The show also includes a celebrity news section, where Carr will irreverently discuss the week's showbiz news.

==Episodes==

===Series 1===

| Date | Episode number | Celebrity team | Civilian team |
|  | Pilot | Richard E. Grant, Les Dennis and Justin Hawkins |
| 1 February 2008 | 1 | Chris Moyles, Duncan James, Zoë Ball, Tara Palmer-Tomkinson and Jamelia | Kirsty, Stacey-Jo, Stewart, John, and Laura from Glasgow |
| 8 February 2008 | 2 | Davina McCall, Les Dennis, Konnie Huq, Kirsty Gallacher and Alex Zane | Mel, Adele, Chris, Will and Sephra from Huddersfield |
| 15 February 2008 | 3 | Louis Walsh, Sarah Beeny, Richard Fleeshman, Jayne Middlemiss and Bruno Tonioli | Betty, Dennis, Berthrand, Debra and Kojak from Lewisham |
| 22 February 2008 | 4 | Paul O'Grady, Patrick McGuinness, Myleene Klass, Peter Andre and David Gest | Robbie, Vicki, Andy, Abbie and Peter from Liverpool |
| 29 February 2008 | 5 | Johnny Vegas, Jenni Falconer, Lee Ryan, Jermaine Jackson and Sara Cox | Chris, Claire, David, Hayley and Sarah from Leicester |
| 7 March 2008 | 6 | Lorraine Kelly, Trisha Goddard, Brendan Cole, Matt Di Angelo and Sally Lindsay | Gari, Lisa, Ross, Daithi and Shelly from Shannon |

===Series 2===
Series 2 started 10 October 2008. Although the series was originally commissioned for 6 episodes, only 5 episodes aired. However, at the end of the series, Alan revealed that there would be a special episode airing at Christmas time. The shows featured two teams of celebrities from similar programs or who have similar backgrounds playing against each other, such as Coronation Street vs EastEnders.
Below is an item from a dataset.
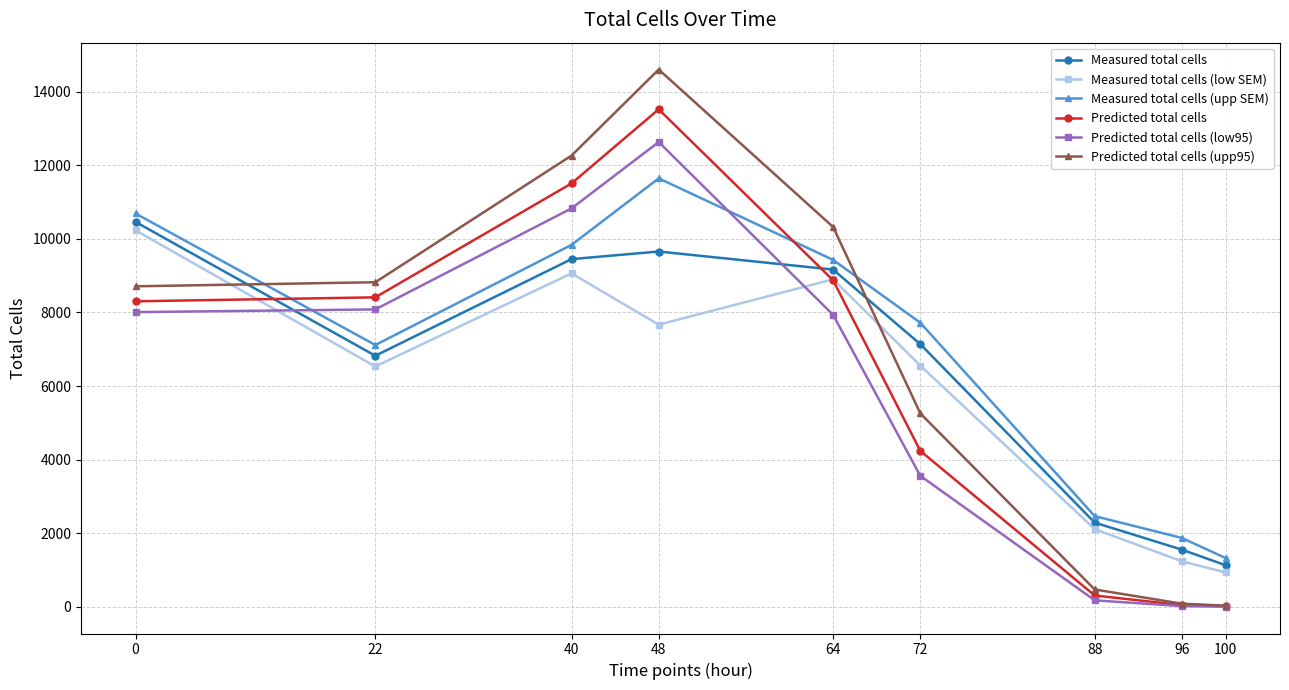

How many values in the Predicted total cells (upp95) series are below 8709?

4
Alan Carr noted in an interview with Jonathan Ross, that due to complaints from civilians they had to abandon the previous format and go along with celebrity teams.
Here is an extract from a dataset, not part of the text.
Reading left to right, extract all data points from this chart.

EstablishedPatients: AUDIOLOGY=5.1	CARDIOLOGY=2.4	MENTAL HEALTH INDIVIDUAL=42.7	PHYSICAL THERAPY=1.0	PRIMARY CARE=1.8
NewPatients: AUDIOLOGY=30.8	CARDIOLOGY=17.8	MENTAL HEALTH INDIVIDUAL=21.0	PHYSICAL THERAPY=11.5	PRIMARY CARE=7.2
 The winning celebrity team

| Date | Episode number | Ding Team | Dong Team |
|---|---|---|---|
| 10 October 2008 | 1 | Martine McCutcheon, Todd Carty, Gillian Taylforth and Joe Swash (EastEnders) | Julie Goodyear, Ian Reddington, Sally Lindsay and Bruce Jones (Coronation Street) |
| 17 October 2008 | 2 | Tony Blackburn, David Gest, Sophie Anderton and Christopher Biggins (I'm a Celebrity...Get Me Out of Here!) | Anton Du Beke, Claudia Winkleman, Craig Revel Horwood, and Rachel Stevens (Strictly Come Dancing) |
| 24 October 2008 | 3 | Gok Wan, Nicky Clarke, Jodie Kidd and Nicky Hambleton-Jones (Fashionistas) | Danny Dyer, Nick Moran, Martin Kemp and Neil Ruddock (Hard Men) |
| 31 October 2008 | 4 | Shaznay Lewis, Coleen Nolan, Jenny Frost and Mutya Buena (Girl bands) | Antony Costa, Kenzie, Tony Mortimer and Kian Egan (Boy bands) |
| 7 November 2008 | 5 | Louis Walsh, Amanda Holden, Neil Fox and John Barrowman (TV Talent Judges) | Carol Vorderman, Rav Wilding, Trisha Goddard and Kate Garraway (TV presenters) |
| 23 December 2008 | Christmas Special | Adele Silva, Paul Daniels, Debra Stephenson and Barbara Windsor (Panto Goodies) | Claire Sweeney, John Thomson, Michelle Collins and Joe Pasquale (Panto Baddies) |

==Home release==
On 20 October 2008, Universal Pictures released the entirety of the first season on DVD under the title of Alan Carr's Now That's What I Call A Ding Dong. It features all eix episodes edited as one single mini-feature, also including intercepting scenes of him interviewing Liz Hurley. Bonus features involve the unaired pilot, deleted scenes, a gag reel and a featurette.